Output each entry verbatim and exclude every picture from it.

################

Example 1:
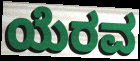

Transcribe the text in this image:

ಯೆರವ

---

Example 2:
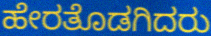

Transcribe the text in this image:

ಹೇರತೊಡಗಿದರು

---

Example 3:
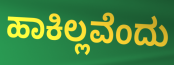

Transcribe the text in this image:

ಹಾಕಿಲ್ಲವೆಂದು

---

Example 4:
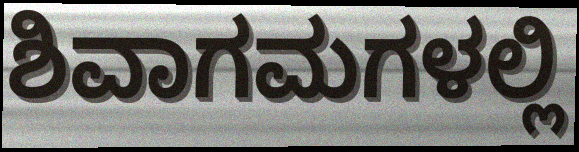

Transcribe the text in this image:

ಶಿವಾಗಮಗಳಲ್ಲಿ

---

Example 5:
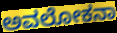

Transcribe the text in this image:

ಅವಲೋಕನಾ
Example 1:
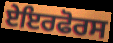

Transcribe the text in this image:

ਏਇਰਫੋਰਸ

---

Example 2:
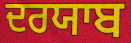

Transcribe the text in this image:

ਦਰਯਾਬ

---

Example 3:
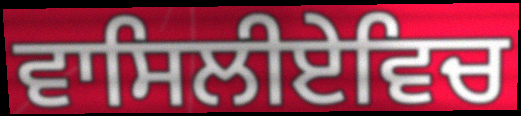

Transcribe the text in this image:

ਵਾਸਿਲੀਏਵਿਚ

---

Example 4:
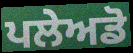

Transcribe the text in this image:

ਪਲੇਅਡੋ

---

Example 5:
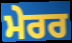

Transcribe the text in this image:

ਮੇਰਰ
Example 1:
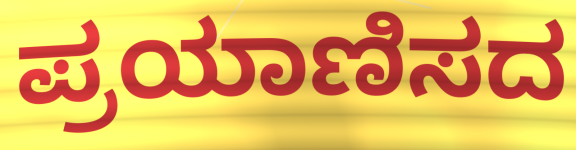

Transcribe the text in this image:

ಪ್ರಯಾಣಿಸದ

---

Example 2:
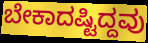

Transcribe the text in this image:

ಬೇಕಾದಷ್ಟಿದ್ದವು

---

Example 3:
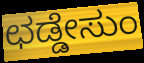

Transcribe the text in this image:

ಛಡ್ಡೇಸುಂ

################

**SOLUTION TO THIS EXERCISE:**
Example 1:

Transcribe the text in this image:

ಯೆರವ

---

Example 2:

Transcribe the text in this image:

ಹೇರತೊಡಗಿದರು

---

Example 3:

Transcribe the text in this image:

ಹಾಕಿಲ್ಲವೆಂದು

---

Example 4:

Transcribe the text in this image:

ಶಿವಾಗಮಗಳಲ್ಲಿ

---

Example 5:

Transcribe the text in this image:

ಅವಲೋಕನಾ
Example 1:

Transcribe the text in this image:

ਏਇਰਫੋਰਸ

---

Example 2:

Transcribe the text in this image:

ਦਰਯਾਬ

---

Example 3:

Transcribe the text in this image:

ਵਾਸਿਲੀਏਵਿਚ

---

Example 4:

Transcribe the text in this image:

ਪਲੇਅਡੋ

---

Example 5:

Transcribe the text in this image:

ਮੇਰਰ
Example 1:

Transcribe the text in this image:

ಪ್ರಯಾಣಿಸದ

---

Example 2:

Transcribe the text in this image:

ಬೇಕಾದಷ್ಟಿದ್ದವು

---

Example 3:

Transcribe the text in this image:

ಛಡ್ಡೇಸುಂ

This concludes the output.